Scientists investigate mysterious case of orca that swallowed 7 sea otters whole
Scientists in Russia discovered seven perfectly intact sea otters in the belly of a beached orca, according to a new study. The doomed killer whale was found far from its normal hunting grounds, raising the question of what it was doing there.
The female orca (Orcinus orca) was found in 2020 on the coastline of one of the Commander Islands, which lie offshore the Russian Far East in the Bering Sea. Scientists performed a necropsy on the animal and discovered not only the seven dead sea otters (Enhydra lutris), which collectively weighed 258 pounds (117 kilograms), but also 256 cephalopod beak parts.

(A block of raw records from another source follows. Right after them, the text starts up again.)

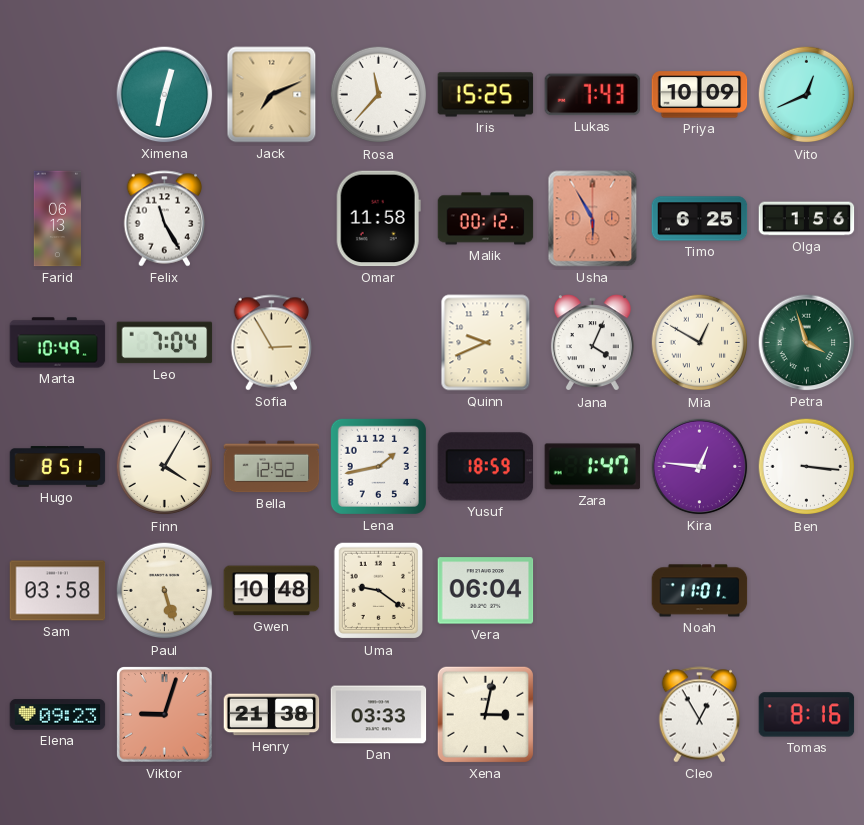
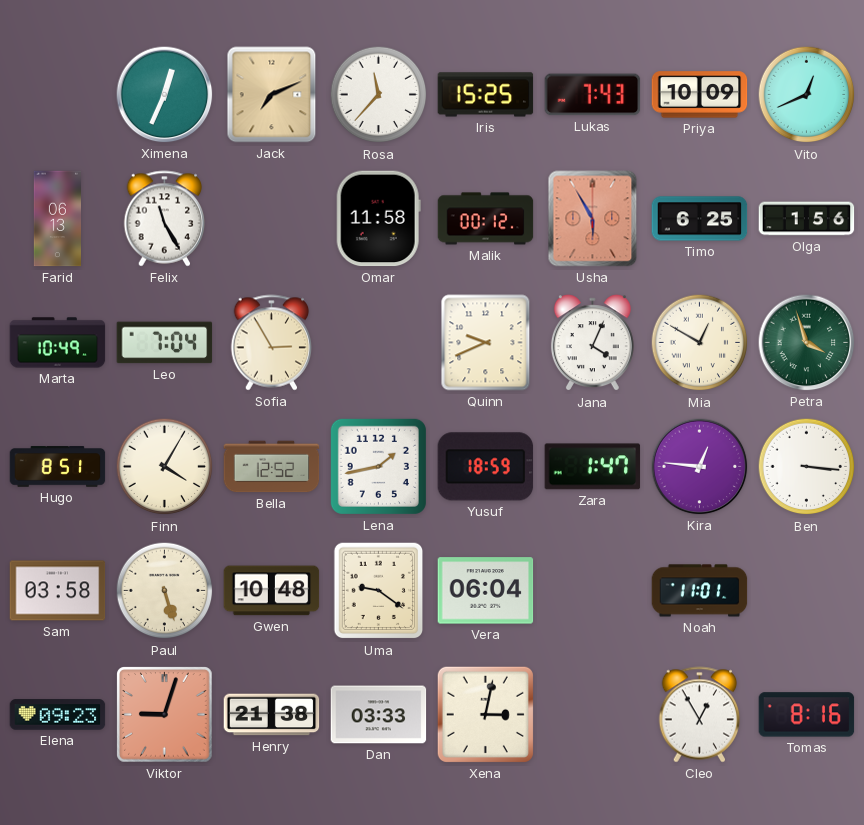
Ximena: 12:32 -> 12:34
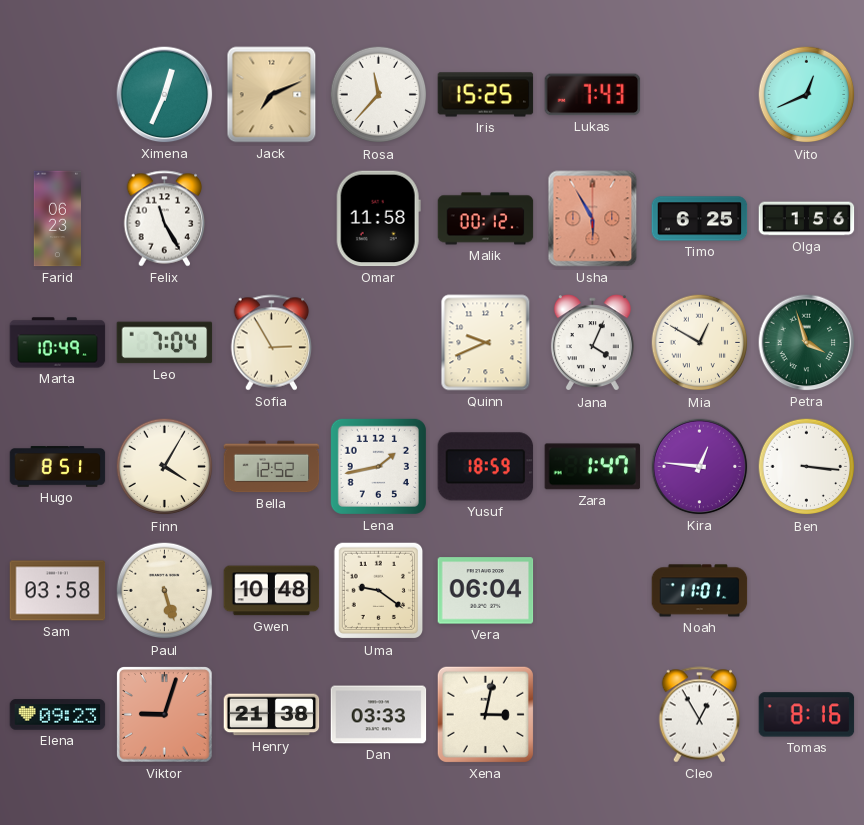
Priya: 10:09 -> none
Farid: 06:13 -> 06:23
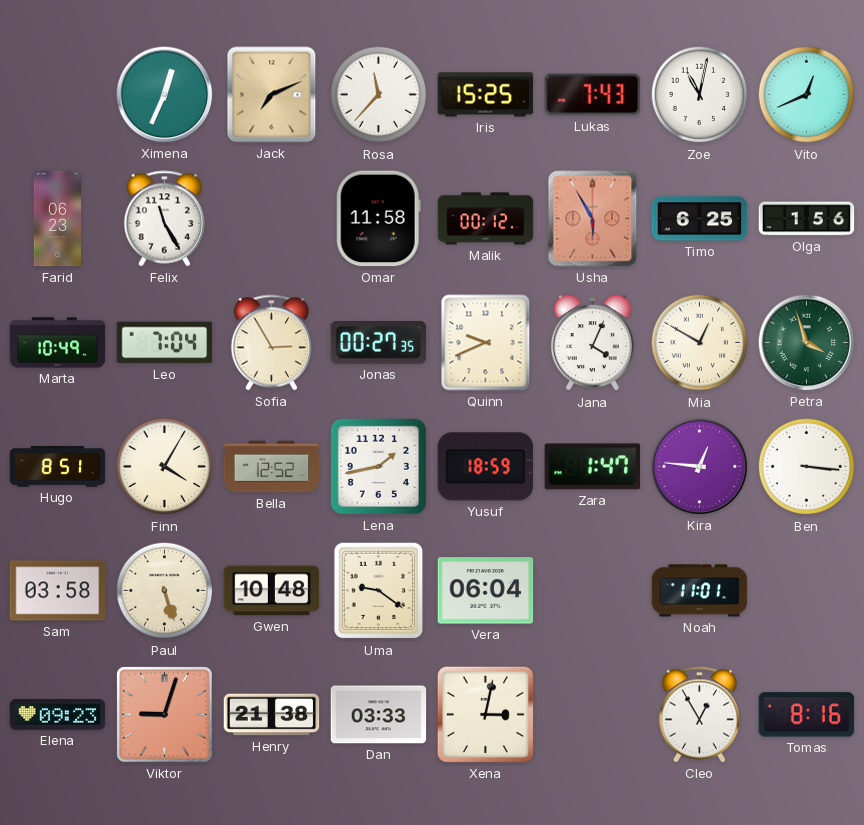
Zoe: none -> 11:02
Jonas: none -> 00:27
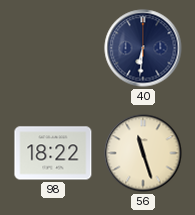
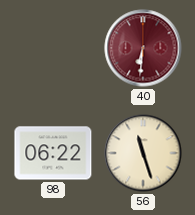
40 dial: navy -> burgundy
98: 18:22 -> 06:22
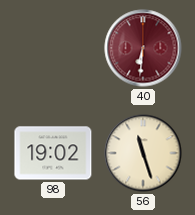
98: 06:22 -> 19:02
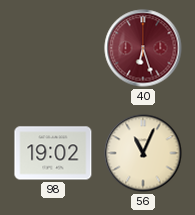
40: 6:31 -> 6:27
56: 11:27 -> 11:04
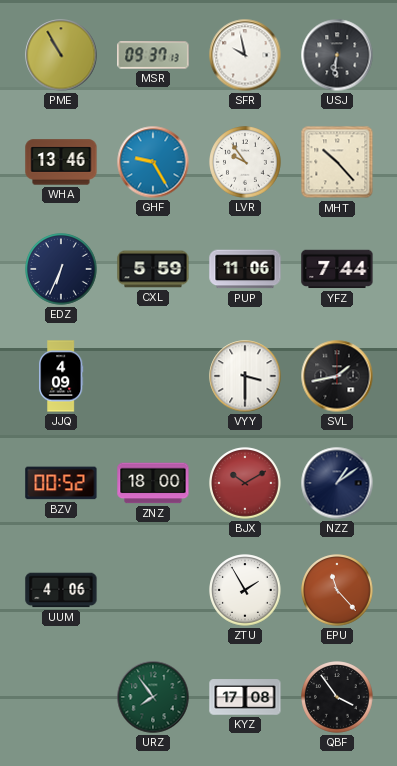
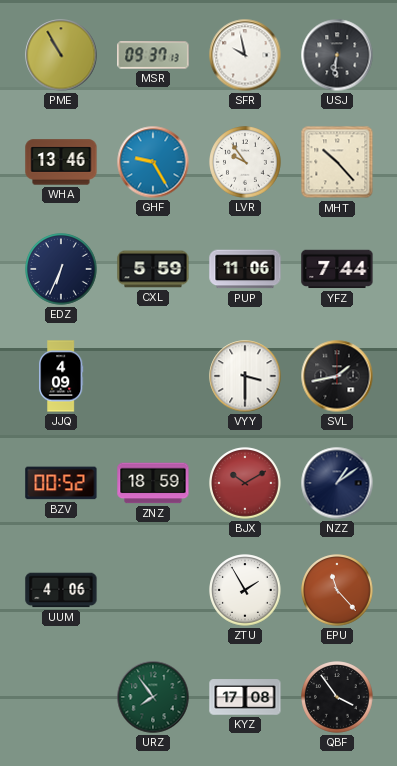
ZNZ: 18:00 -> 18:59
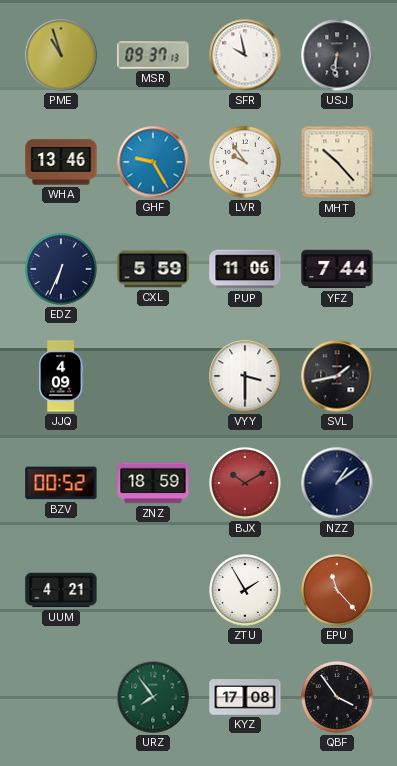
PME: 10:55 -> 10:57
UUM: 4:06 -> 4:21
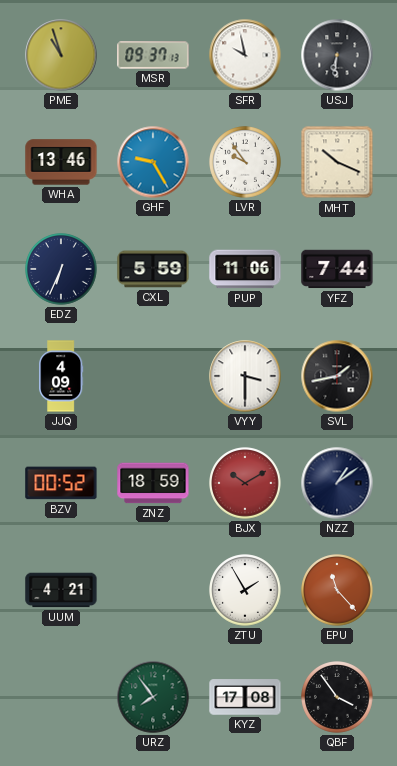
MHT: 10:23 -> 10:19
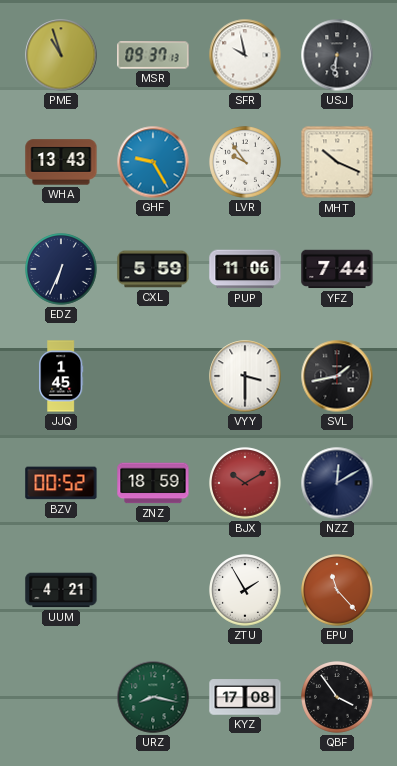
WHA: 13:46 -> 13:43
JJQ: 4:09 -> 1:45
NZZ: 1:09 -> 12:10
URZ: 7:54 -> 8:17
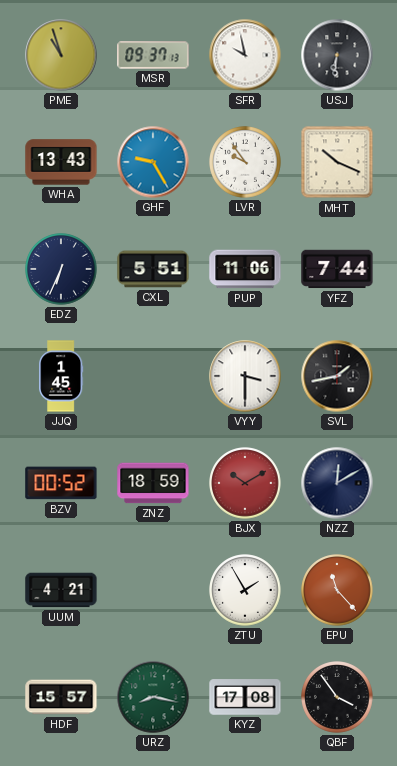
CXL: 5:59 -> 5:51
HDF: none -> 15:57
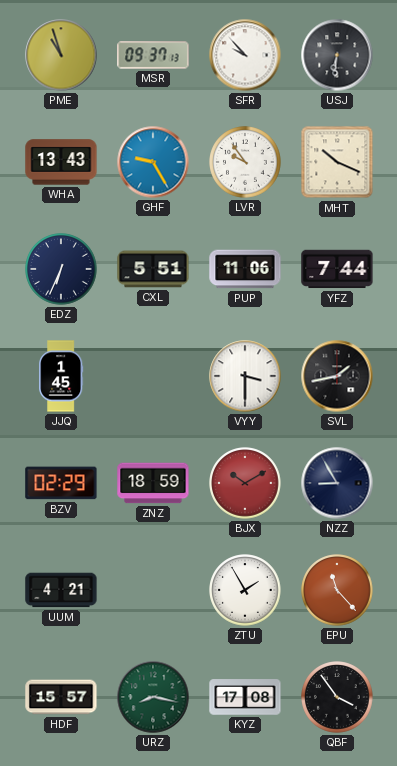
SFR: 9:58 -> 9:53
BZV: 00:52 -> 02:29
NZZ: 12:10 -> 8:55
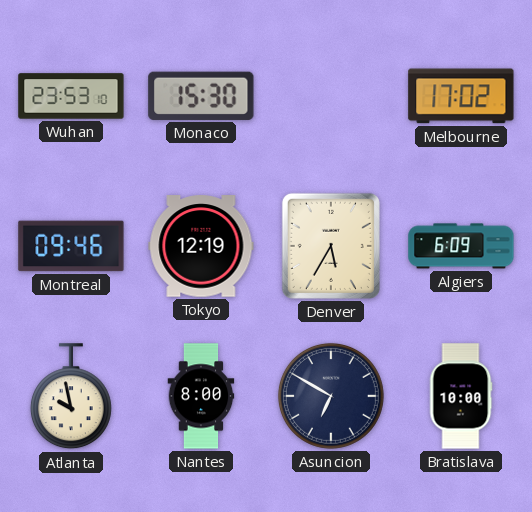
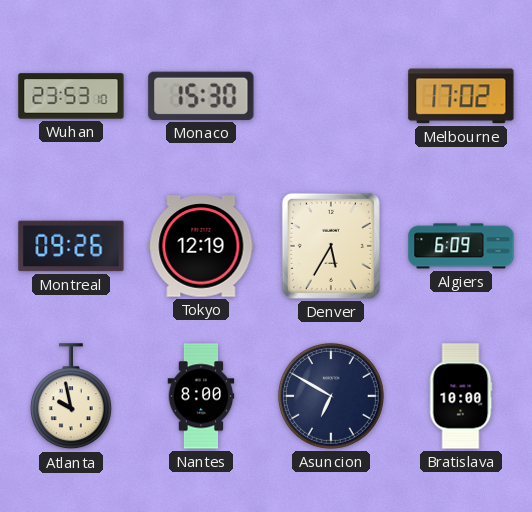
Montreal: 09:46 -> 09:26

One sea otter was lodged between the oral cavity and the esophagus, which may have led to the whale's demise, the researchers wrote in the study, which was published Sept. 28 in the journal Aquatic Mammals.
Several things about the killer whale have puzzled the researchers.
"It is very unusual because orcas don't normally eat sea otters," study co-author Olga Filatova, a cetacean researcher at Moscow State University, told Live Science in an email.
Instead, they hunt seals, sea lions, dolphins and even other whales. And whatever prey species they hunt, "they normally don't swallow prey whole — they usually tear it apart and eat only the best (most fatty) parts," Filatova said.
Gulping down whole sea otters was likely challenging for the doomed orca, as adult sea otters can reach up to 5 feet (1.5 meters) long. The researchers think the orca may have taken this extraordinary step because it was starving.
The researchers also analyzed the orca's DNA and determined that this individual was part of a population, known as "Bigg's killer whales," that have a vast home range that stretches from the Aleutian Islands and the Gulf of Alaska, to the coastline of California.
This is the first time any member of this orca population has ever been found in the Western Pacific, leading the study authors to hypothesize that the orca learned this hunting strategy elsewhere. Feeding strategies are usually passed on from mothers to calves, the study authors noted.
While the stranded orca raises some questions, it may help answer others. For some time, sea otter populations between the Aleutian Islands and the Gulf of Alaska have dwindled.
While some scientists suspected orcas were behind the area's decreasing sea otter population, this is the first direct evidence of an orca originally from that region preying on sea otters. The finding raises the possibility that orca predation may be behind the drop in sea otters.